An income of Rs. 5 lakhs and below is completely exempt from income tax. This means that if one has an income of Rs. 7 lakhs, Rs. 2 lakhs is taxable income. 

Difference between Deduction and Exemption in Income Tax

Tax exemptions apply to specific kinds of income, while deductions apply to specific kinds of expenditures and investments. While the terms are used interchangeably by many, they are entirely different.

Tax exemptions make certain kinds or amounts of income tax-free, while tax deductions implore one to save or invest in certain schemes or policies to get tax benefits. 

New Tax Regime

A new tax regime has been introduced in Budget 2023. As per this regime, various tax exemptions and deductions such as HRA, LTA, Section 80C, etc. have been done away with. However, the income exempted from income tax has been increased to Rs. 7 lakhs.

While one has the option to continue to file taxes under the old tax regime, unless the taxpayer specifies the same, the default applicable regime will be the new one. 

Taxpayers must choose one of the tax regimes after taking into account the difference between exemption and deduction in income tax as available in the old regime against those available in the new regime for their income. It is advisable to choose one regime over the other only after calculating the tax payable under each of these regimes. 

Summary

While the terms exemption and deduction may seem similar, with the impact of reducing the total tax payable by a person, the two are completely different concepts.

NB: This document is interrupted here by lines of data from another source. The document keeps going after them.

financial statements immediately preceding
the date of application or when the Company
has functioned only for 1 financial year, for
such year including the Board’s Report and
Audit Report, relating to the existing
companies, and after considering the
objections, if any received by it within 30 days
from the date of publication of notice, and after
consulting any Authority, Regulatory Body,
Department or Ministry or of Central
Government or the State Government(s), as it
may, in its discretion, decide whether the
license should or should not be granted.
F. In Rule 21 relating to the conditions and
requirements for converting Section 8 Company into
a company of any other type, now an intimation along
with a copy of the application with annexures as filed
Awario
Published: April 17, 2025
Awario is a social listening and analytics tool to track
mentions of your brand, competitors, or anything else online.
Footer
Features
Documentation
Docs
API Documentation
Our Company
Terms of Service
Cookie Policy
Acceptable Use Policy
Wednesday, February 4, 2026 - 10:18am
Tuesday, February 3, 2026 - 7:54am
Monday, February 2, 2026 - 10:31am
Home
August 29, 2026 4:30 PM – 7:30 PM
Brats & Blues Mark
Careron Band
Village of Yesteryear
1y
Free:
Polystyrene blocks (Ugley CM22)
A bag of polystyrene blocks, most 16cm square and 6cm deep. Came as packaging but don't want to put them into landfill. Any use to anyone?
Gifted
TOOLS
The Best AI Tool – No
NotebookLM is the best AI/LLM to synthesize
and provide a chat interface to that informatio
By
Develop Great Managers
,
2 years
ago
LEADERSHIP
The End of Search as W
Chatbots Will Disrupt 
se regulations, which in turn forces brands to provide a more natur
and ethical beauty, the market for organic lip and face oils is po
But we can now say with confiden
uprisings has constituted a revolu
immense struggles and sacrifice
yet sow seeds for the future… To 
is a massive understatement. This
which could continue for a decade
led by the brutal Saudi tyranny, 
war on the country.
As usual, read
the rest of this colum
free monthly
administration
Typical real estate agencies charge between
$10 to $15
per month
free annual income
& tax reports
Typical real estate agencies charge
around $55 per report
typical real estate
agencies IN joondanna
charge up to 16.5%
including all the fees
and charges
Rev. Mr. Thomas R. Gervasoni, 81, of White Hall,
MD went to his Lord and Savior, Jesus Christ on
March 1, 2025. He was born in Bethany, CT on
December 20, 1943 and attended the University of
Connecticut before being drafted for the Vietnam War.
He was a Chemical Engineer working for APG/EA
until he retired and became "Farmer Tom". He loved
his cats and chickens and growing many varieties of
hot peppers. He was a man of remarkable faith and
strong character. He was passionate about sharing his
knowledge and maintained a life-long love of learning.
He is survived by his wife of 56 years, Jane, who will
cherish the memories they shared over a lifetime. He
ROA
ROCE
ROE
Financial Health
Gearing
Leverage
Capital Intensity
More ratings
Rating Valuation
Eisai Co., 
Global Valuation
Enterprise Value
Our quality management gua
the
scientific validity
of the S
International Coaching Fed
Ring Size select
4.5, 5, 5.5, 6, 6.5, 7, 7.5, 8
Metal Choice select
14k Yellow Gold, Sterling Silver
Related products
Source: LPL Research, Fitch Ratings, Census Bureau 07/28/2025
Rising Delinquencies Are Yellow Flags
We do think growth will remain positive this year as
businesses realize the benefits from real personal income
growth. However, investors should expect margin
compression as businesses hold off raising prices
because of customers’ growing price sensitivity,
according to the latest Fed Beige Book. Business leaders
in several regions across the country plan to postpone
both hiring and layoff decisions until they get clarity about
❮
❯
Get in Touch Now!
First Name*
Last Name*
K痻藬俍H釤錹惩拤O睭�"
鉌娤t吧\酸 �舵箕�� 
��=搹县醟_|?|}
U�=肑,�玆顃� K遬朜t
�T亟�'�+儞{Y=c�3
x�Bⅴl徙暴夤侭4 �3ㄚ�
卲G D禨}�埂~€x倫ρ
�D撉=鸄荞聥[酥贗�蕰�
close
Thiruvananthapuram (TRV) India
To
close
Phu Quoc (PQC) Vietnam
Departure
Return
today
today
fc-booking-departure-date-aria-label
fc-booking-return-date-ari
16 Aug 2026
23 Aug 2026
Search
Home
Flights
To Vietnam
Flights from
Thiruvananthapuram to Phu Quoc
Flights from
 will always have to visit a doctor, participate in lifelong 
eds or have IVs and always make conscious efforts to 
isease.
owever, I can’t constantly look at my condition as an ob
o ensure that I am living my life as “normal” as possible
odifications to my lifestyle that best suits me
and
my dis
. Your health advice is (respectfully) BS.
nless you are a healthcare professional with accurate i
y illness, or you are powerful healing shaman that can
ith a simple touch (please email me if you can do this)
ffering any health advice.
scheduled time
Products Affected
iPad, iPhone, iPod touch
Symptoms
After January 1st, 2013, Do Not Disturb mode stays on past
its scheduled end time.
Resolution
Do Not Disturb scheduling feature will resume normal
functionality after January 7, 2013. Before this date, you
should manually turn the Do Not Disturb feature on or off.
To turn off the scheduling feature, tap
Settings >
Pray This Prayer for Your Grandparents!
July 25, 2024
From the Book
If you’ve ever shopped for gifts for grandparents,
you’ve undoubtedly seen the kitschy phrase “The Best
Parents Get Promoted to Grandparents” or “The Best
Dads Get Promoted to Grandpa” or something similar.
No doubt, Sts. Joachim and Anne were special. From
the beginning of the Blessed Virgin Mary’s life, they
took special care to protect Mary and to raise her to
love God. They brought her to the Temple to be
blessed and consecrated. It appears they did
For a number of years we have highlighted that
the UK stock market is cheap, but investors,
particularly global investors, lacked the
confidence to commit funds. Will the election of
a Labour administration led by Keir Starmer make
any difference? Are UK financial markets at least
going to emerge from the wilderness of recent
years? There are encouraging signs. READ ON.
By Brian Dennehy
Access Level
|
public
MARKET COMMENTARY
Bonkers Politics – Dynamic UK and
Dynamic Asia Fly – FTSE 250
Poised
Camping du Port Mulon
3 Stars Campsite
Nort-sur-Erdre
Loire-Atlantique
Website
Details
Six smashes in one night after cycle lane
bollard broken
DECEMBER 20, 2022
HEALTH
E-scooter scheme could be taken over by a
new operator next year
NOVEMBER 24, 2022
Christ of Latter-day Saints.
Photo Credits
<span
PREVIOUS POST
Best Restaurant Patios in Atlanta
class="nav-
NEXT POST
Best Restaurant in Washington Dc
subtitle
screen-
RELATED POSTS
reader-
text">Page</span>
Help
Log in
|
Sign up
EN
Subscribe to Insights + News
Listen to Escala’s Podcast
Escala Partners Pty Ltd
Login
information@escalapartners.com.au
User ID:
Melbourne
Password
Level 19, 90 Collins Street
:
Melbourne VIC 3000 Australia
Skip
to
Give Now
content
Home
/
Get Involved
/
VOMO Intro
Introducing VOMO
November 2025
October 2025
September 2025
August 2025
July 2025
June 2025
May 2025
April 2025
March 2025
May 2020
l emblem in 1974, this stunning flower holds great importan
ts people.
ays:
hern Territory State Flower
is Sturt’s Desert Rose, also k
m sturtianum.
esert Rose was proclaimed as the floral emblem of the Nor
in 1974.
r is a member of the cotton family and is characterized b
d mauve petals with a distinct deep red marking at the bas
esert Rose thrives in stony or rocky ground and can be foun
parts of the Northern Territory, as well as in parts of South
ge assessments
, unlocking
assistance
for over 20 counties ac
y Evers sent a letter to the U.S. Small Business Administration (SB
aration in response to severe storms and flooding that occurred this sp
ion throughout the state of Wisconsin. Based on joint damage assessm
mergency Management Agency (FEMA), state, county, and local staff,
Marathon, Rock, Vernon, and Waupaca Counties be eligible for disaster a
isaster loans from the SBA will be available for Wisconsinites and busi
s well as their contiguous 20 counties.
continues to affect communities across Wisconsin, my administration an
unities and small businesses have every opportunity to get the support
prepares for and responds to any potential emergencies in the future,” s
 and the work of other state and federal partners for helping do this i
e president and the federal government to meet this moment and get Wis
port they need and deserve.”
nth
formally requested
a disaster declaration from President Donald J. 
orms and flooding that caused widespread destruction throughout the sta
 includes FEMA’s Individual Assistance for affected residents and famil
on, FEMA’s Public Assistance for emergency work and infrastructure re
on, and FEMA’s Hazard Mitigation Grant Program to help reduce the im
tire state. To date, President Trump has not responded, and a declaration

Understanding the difference will not only help plan one’s savings better but can also help one in salary negotiations. One can also distribute one’s income from sources other than salary to make use of deductions and exemptions. Tata Capital offers many savings plans such as ELSS mutual funds that can be leveraged- both for their inherent benefits as well for tax savings. One must keep different deductions and exemptions while planning investments and wealth creation to utilise optimal tax benefits.